This invention relates to arc discharge lamps, and more particularly, to a discharge lamp having an improved mount for coaxially supporting an arc tube within an outer envelope in a manner which is self-centering and provides thermal expansion compensation.
The present invention is particularly useful in the mounting of arc tubes in high pressure sodium vapor arc discharge lamps. Such lamps employ a relatively long tubular arc tube of narrow diameter and composed of polycrystalline alumina. Internal electrodes at each end of the arc tube are respectively connected to external terminals comprising niobium feed-through tubes. U.S. Pat. Nos. 3,623,134, 3,996,487 and 4,037,129 illustrate prior methods of coaxially supporting the arc tube within the outer envelope by means including a rather heavy metal frame member having spring fingers disposed at one or both ends of the lamp for resiliently engaging the inner wall of the outer envelope to aid in positioning the arc tube. In two of the aforementioned patents, the base-facing niobium tube terminal of the arc tube is supported on a rod or heavy conductor wire projecting from the base; in the other patent, the base-facing terminal of the arc tube is connected through a multi-segment arrangement including a flexible lead wire. In all three patents, the dome-facing terminal of the arc tube is connected to a rod or legs welded to the supporting frame member.

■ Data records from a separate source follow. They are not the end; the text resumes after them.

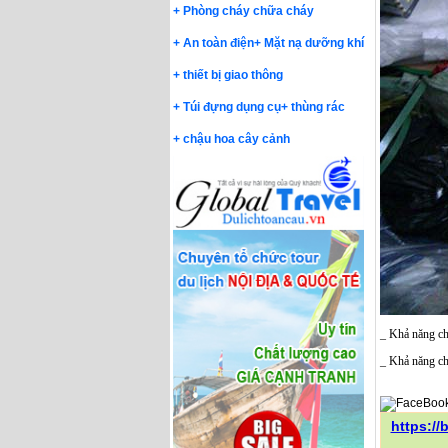
+
Phòng cháy chữa cháy
+
An toàn điện
+
Mặt nạ dưỡng khí
+
thiết bị giao thông
+
Túi đựng dụng cụ
+
thùng rác
+
chậu hoa cây cảnh
_ Khả năng chố
_ Khả năng ch
https:/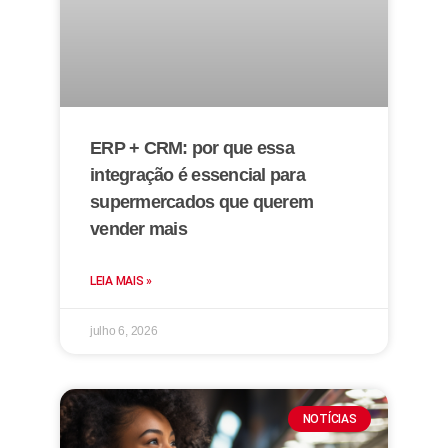
ERP + CRM: por que essa
integração é essencial para
supermercados que querem
vender mais
LEIA MAIS »
julho 6, 2026
NOTÍCIAS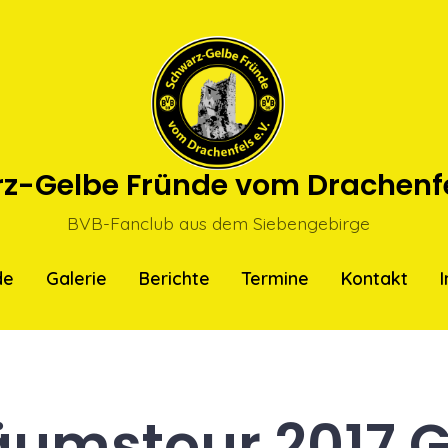
z-Gelbe Fründe vom Drachenfel
BVB-Fanclub aus dem Siebengebirge
de
Galerie
Berichte
Termine
Kontakt
äumstour 2017 G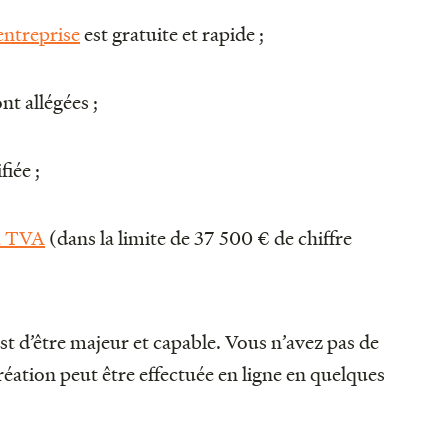
entreprise
est gratuite et rapide ;
nt allégées ;
fiée ;
la TVA
(dans la limite de 37 500 € de chiffre
st d’être majeur et capable. Vous n’avez pas de
création peut être effectuée en ligne en quelques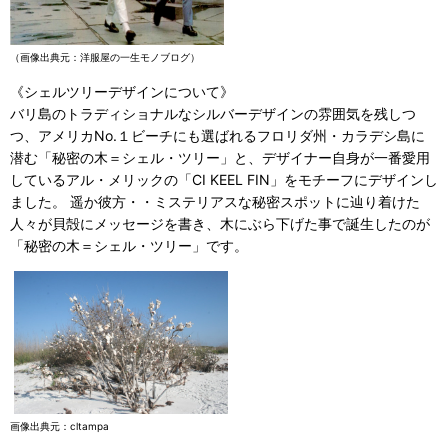
（画像出典元：洋服屋の一生モノブログ）
《シェルツリーデザインについて》
バリ島のトラディショナルなシルバーデザインの雰囲気を残しつ
つ、アメリカNo.１ビーチにも選ばれるフロリダ州・カラデシ島に
潜む「秘密の木＝シェル・ツリー」と、デザイナー自身が一番愛用
しているアル・メリックの「CI KEEL FIN」をモチーフにデザインし
ました。 遥か彼方・・ミステリアスな秘密スポットに辿り着けた
人々が貝殻にメッセージを書き、木にぶら下げた事で誕生したのが
「秘密の木＝シェル・ツリー」です。
画像出典元：cltampa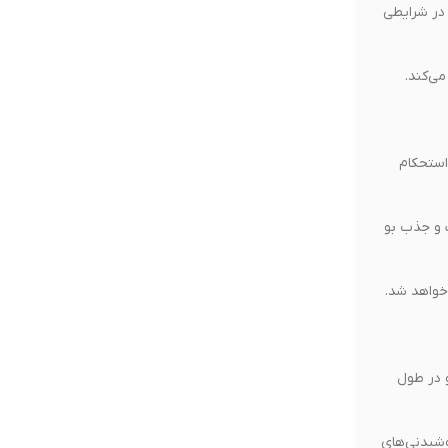
 در شرایطی
ی‌کند.
ت بالا، استحکام
گ و جذب بو
 در طول
وشیدنی‌های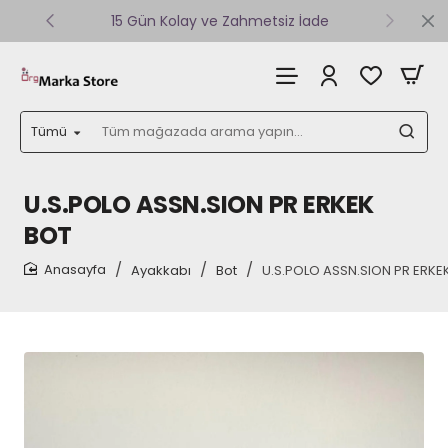
15 Gün Kolay ve Zahmetsiz İade
Tümü
Tüm
mağazada
arama
yapın...
U.S.POLO ASSN.SION PR ERKEK
BOT
Ayakkabı
Bot
U.S.POLO ASSN.SION PR ERKE
home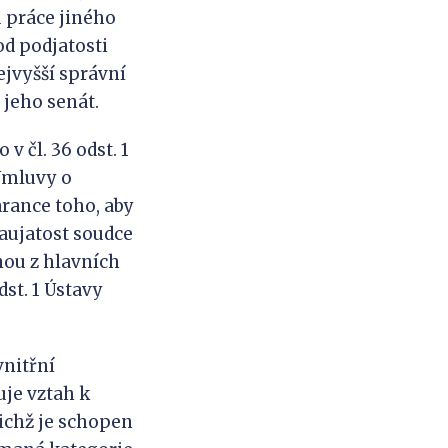
 práce jiného
od podjatosti
ejvyšší správní
 jeho senát.
v čl. 36 odst. 1
 Úmluvy o
arance toho, aby
zaujatost soudce
nou z hlavních
dst. 1 Ústavy
vnitřní
uje vztah k
nichž je schopen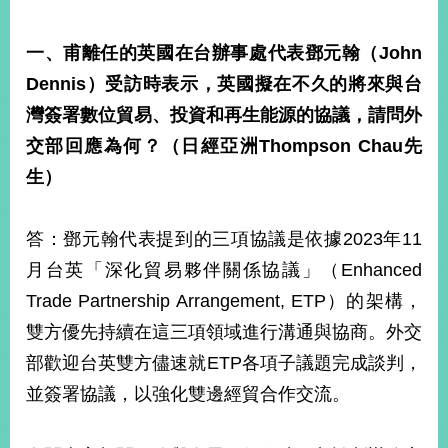
一、甫離任的英國在台辦事處代表鄧元翰（
John
旅
部
粉
外
長
絲
Dennis
）受訪時表示，英國擬在不久的將來與台
國
信
專
人
箱
頁
急
灣簽署數位貿易、投資和再生能源的協議，請問外
難
救
交部回應為何？（日經亞洲
Thompson Chau
先
LINE
助
Instagram
X平台
服
(原推特)
務
生）
專
線
APP
YouTube
RSS
答：鄧元翰代表提到的三項協議是依據2023年11
月台英「深化貿易夥伴關係協議」（Enhanced
政
府
Trade Partnership Arrangement, ETP）的架構，
網
雙方優先持續在這三項領域進行溝通與協商。外交
站
部歡迎台英雙方儘速就ETP各項子議題完成談判，
資
料
並簽署協議，以強化雙邊經貿合作交流。
開
放
宣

In another heavy frame type support arrangement which has been widely employed in high pressure sodium discharge lamps, the frame, and thus arc tube, is centered and anchored by means of a resilient clamp secured about an inwardly projecting dimple formed at the dome end of the outer envelope; U.S. Pat. No. 3,384,798 provides an example for such a mounting arrangment. Another arc tube mounting arrangement involving a dimple in the dome of the outer glass envelope is described in U.S. Pat. No. 4,117,371, wherein a comparatively heavy conductor wire extends beyond the length of the arc tube and has a loop formed on the end which is wrapped around the dome dimple.
A more simplified arc tube mounting arrangement is shown in U.S. Pat. No. 3,706,901 of De Neve, wherein a lead-in conductor from the base supports the base-facing arc tube terminal, while the dome-facing terminal of the arc tube is connected to the base lead-in wire by means of a terminal wire that includes a helically bent portion which extends along the straight part of the arc tube and a convolute portion which bears against the inner side of the outer envelope dome for centering the arc tube. The thickness of the terminal wire is disclosed as approximately 2 millimeters (about 0.08 inch); hence, the convolute portion, which De Neve shows as being hook-shaped, provides a rather rigid centering member. De Neve refers to the helically bent portion of the terminal wire as an anti-shadow winding, that will expand when heat is generated in the discharge tube, but due to its helical form, the expansion only causes the piece of wire to be bent out further, thereby avoiding the risk of cracks in the outer envelope.
The arc tube of polycrystalline alumina ceramic in a high pressure sodium vapor lamp may be heated in operation to average temperature of 1,000.degree. C. or higher, and the material has a coefficient of linear expansion of 8.times.10.sup.-6 per .degree.C. The arc tube is so hot that the only practical way of supporting it is by the inleads extending from the ends. In a lamp having an arc tube which is about 11 centimeters long, for example, the linear thermal expansion of the arc tube can be about 1 mellimeter. Accordingly, it has been found necessary to accommodate differential expansion in order to avoid undue stress on the end terminals and seals which may cause cracks in the alumina arc tube.
The prior art constructions, as described hereinabove, do not adequately allow for a thermal expansion of the arc tube, even though the base-facing niobium tube terminal is not welded to the base support rod. In actual practice on a production line, the arc tube is not perfectly centered, whereupon during thermal expansion, sufficient stress may often be applied to the arc tube whereby cracks are caused in the alumina. Previous approaches to this problem include U.S. Pat. No. 3,882,346, which describes a thermal expansion compensating mounting in which one end of the arc tube is rigidly fastened to a supporting frame, while the other end is secured by an axial lead wire which extends from a ceramic plug through a single close-fitting loop in a transverse support wire, and a flexible conductor provides the electrical connection. U.S. Pat. No. 4,254,355 describes a ceramic arc tube mounting in which the in-lead at one end of the arc tube is fastened to the support rod conductor, while the in-lead at the other end of the arc tube extends through an insulating bushing supported from the rod and connected by a curved flexible conductor to the other lead-in of the outer envelope. Differential thermal expansion is accommodated by sliding of the in-lead through the bushing and flexing of the curved conductor.
In addition to the aforementioned arc tube mounting considerations, it is not feasible, at the present state of the art, to accurately control the length of the alumina tube. Therefore, arc tubes for a given lamp type will vary considerably in length, thereby making it very difficult to provide proper mounting. Further, the presence of a frame wire of sufficient diameter and location to support the arc tube causes a noticeable shadow from the illuminated lamp.